Introduction to Numerical Methods for Time Dependent Differential Equations delves into the underlying mathematical theory needed to solve time dependent differential equations numerically. Written as a self-contained introduction, the book is divided into two parts to emphasize both ordinary differential equations (ODEs) and partial differential equations (PDEs).

Beginning with ODEs and their approximations, the authors provide a crucial presentation of fundamental notions, such as the theory of scalar equations, finite difference approximations, and the Explicit Euler method. Next, a discussion on higher order approximations, implicit methods, multistep methods, Fourier interpolation, PDEs in one space dimension as well as their related systems is provided.

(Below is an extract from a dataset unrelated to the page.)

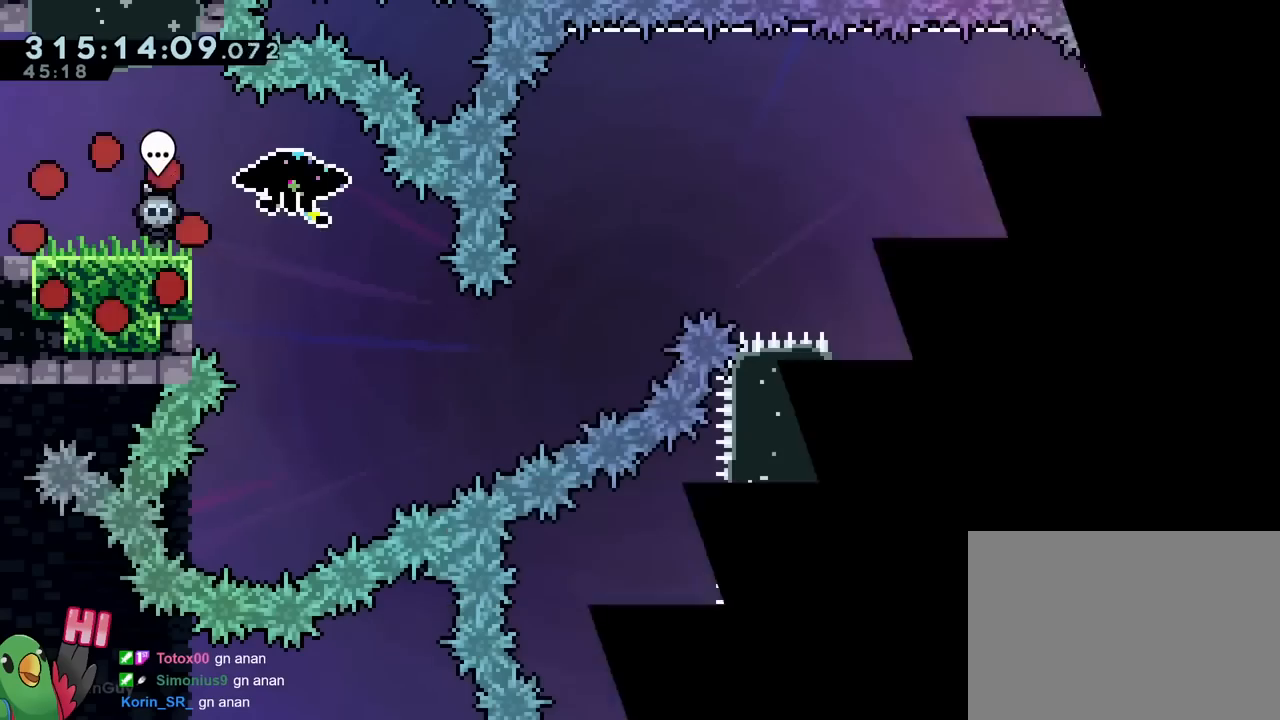
{"buttons": ["R1"], "left_stick": "right", "right_stick": "center", "events": [[400, "left_stick", "right"]]}
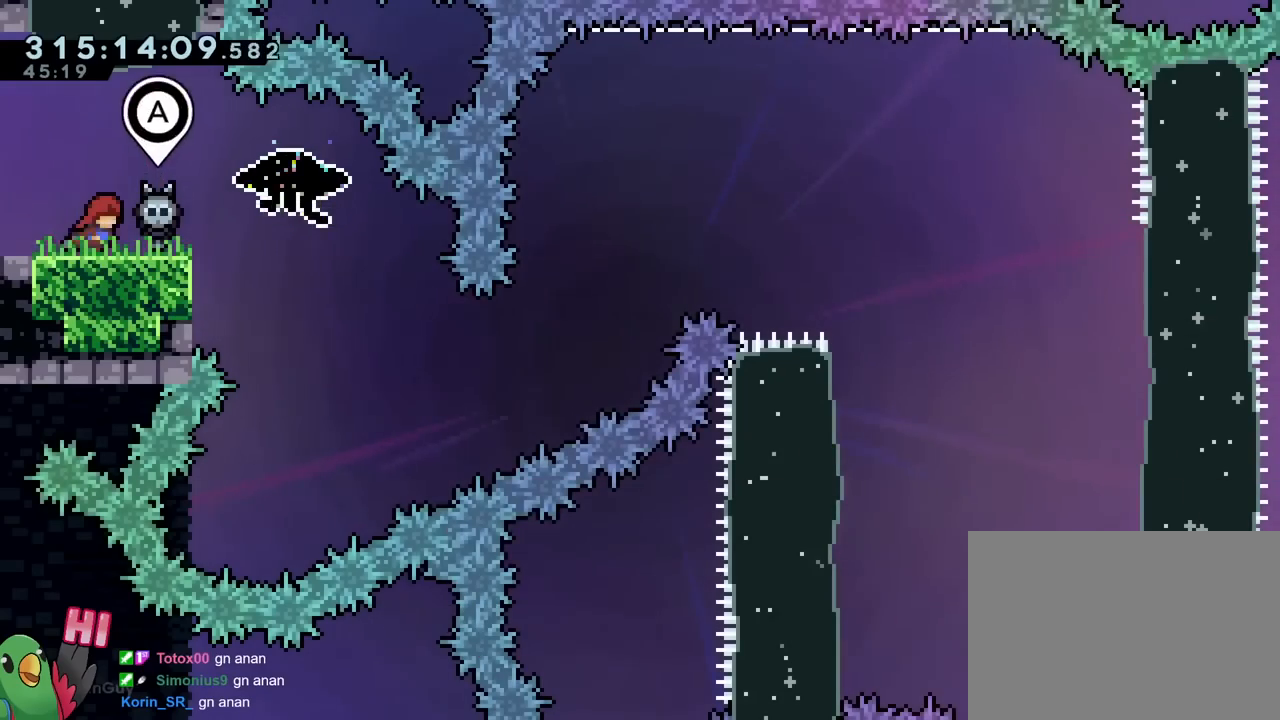
{"buttons": ["R1"], "left_stick": "center", "right_stick": "center", "events": [[83, "B", "down"], [184, "B", "up"], [384, "left_stick", "center"]]}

Introduction to Numerical Methods for Time Dependent Differential Equations features:

• A step-by-step discussion of the procedures needed to prove the stability of difference approximations
• Multiple exercises throughout with select answers, providing readers with a practical guide to understanding the approximations of differential equations
• A simplified approach in a one space dimension
• Analytical theory for difference approximations that is particularly useful to clarify procedures

Introduction to Numerical Methods for Time Dependent Differential Equations is an excellent textbook for upper-undergraduate courses in applied mathematics, engineering, and physics as well as a useful reference for physical scientists, engineers, numerical analysts, and mathematical modelers who use numerical experiments to test designs or predict and investigate phenomena from many disciplines.